Natürlich fehlt in der Ausstellung nicht der sich durch besondere Grausamkeit berühmt-berüchtigte Carl Peters, auch nicht Paul von Lettow-Vorbeck, der erst nach dem Waffenstillstand in Europa die Waffen in Afrika niederlegte und dessen Kolonialismus und Krieg verherrlichendes Jugendbuch »Heia Safari!« Ralph Giordano 1966 mit einer zweiteiligen filmischen Replik konterte. Im gleichen Jahr drehten Heynowski & Scheunemann ihren Streifen über Kongo-Müller: »Der lachende Mann« (übrigens derzeit auf dem Spielplan des Berliner Zeughauskinos).
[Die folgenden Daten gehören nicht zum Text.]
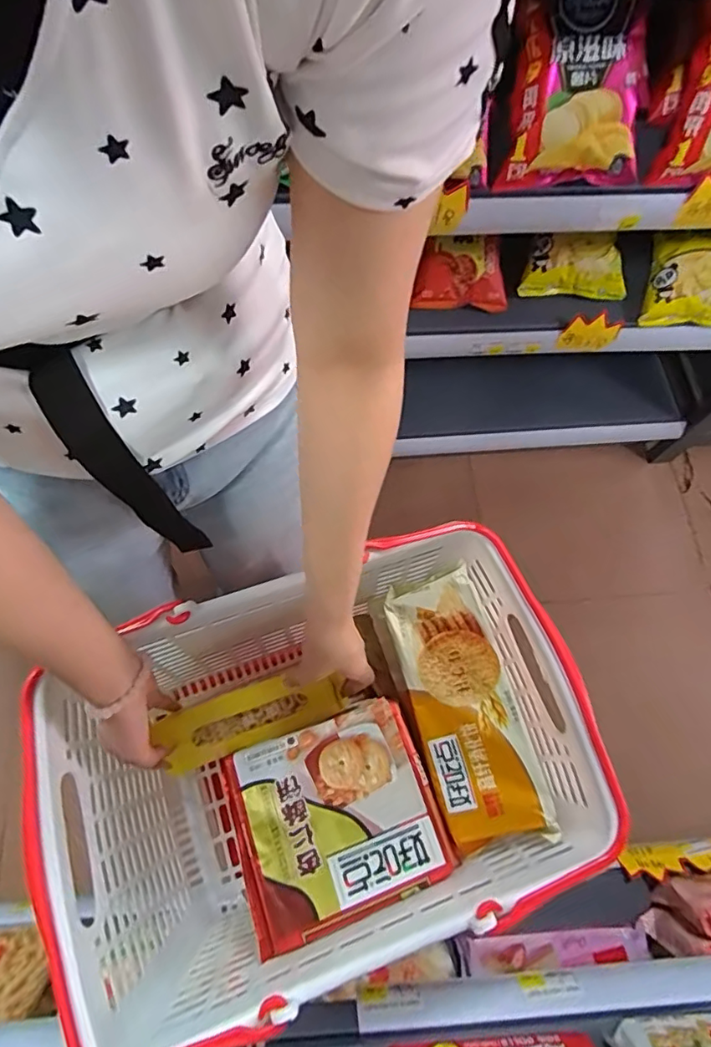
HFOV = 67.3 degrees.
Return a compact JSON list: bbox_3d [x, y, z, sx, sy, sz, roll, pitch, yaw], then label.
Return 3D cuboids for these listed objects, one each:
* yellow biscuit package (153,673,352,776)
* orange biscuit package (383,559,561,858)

Das afrikanische Jahr 1960 ist herausgehoben. Diskutiert wird die unterschiedliche Haltung der Bundesrepublik und der DDR zu den nationalen Befreiungsbewegungen und zur Dekolonisation, vorgestellt die in den 1980er Jahren entstehende Neue Schwarze Bewegung in der BRD. Der ostdeutsche Staat knüpfte an Traditionen der Solidarität wie etwa August Bebels kritische Reichstagsreden vor den Hottentottenwahlen 1907 oder Willi Münzenbergs Liga gegen Kolonialismus, für die hier ein Mitgliedsausweis aus dem Magazin des DHM-Vorgängers, des DDR-Museums für Deutsche Geschichte ausliegt. Zu sehen ist ein Entwurf für das schon lange von der afrikanischen Diaspora in Berlin geforderte Denkmal, eine 2012 aus Flaschen gestaltete Skulptur des Briten Satch Hoyt. Eindrucksvoll am Ende des Rundgangs die am Boden liegenden monumentalen, von Sockeln gestoßenen Kolonialfiguren.

Kurzum, ein Besuch lohnt sich. Als merkwürdig anzumerken bleibt, dass zur Eröffnung am vergangenen Donnerstag die gerade in der deutschen Hauptstadt weilenden autorisierten Vertreter der Opferverbände der Nama und Herero nicht geladen waren.

»Deutscher Kolonialismus. Fragmente seiner Geschichte und Gegenwart«. Bis 14. Mai 2017, Deutsches Historisches Museum, Unter den Linden 2, 10117 Berlin.